Which lines in the records below hold the word "นสำเร"? Copy each of them.

[Page images and extracted text]

>>>>>

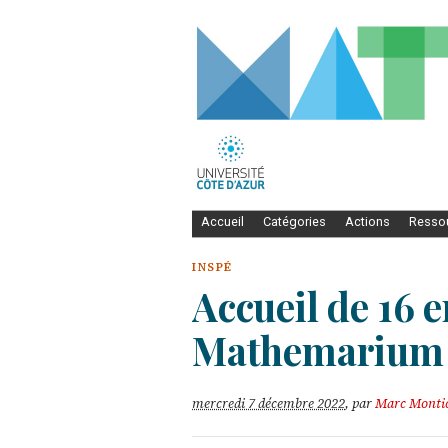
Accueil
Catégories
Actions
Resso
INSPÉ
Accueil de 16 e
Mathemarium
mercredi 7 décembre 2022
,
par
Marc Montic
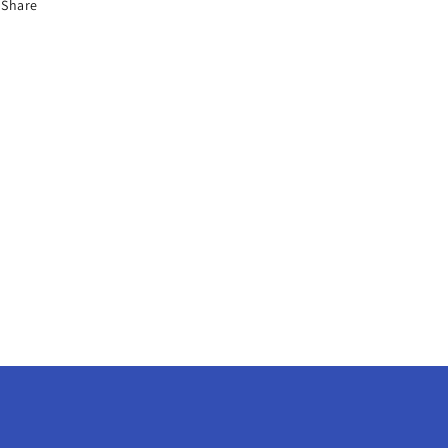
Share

<<<<<
>>>>>

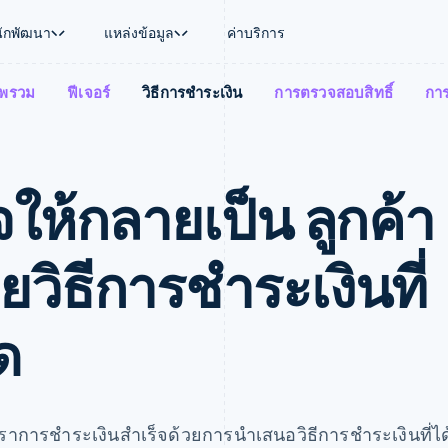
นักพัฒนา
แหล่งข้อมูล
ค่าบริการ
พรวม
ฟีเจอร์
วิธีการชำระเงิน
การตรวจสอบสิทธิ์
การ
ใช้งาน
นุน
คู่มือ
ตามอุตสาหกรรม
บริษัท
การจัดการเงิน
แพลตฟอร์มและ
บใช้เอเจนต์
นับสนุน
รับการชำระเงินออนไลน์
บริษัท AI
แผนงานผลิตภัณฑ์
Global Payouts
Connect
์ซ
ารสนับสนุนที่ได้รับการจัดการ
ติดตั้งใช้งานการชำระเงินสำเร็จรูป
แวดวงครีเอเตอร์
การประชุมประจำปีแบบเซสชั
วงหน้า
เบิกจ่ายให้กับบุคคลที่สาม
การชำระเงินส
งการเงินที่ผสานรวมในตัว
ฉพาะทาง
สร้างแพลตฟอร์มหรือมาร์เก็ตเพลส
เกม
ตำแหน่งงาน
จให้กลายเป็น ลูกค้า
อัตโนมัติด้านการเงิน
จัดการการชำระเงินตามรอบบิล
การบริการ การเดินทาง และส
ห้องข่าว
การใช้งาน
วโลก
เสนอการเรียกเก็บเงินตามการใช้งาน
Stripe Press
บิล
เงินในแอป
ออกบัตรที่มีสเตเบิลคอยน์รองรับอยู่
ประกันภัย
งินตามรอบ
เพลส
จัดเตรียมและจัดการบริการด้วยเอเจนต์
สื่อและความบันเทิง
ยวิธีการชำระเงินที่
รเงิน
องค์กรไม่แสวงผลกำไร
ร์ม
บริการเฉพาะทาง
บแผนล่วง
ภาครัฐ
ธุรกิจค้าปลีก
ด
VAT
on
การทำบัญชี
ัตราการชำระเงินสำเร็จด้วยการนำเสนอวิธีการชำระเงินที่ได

<<<<<
>>>>>

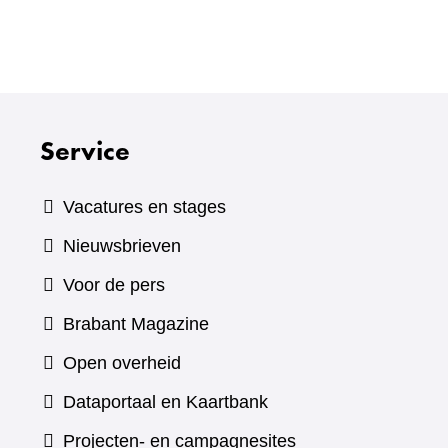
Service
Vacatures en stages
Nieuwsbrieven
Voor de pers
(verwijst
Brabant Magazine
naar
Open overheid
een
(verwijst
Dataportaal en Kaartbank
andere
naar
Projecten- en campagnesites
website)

<<<<<

● Answer box:
ติดตั้งใช้งานการชำระเงินสำเร็จรูป
ัตราการชำระเงินสำเร็จด้วยการนำเสนอวิธีการชำระเงินที่ได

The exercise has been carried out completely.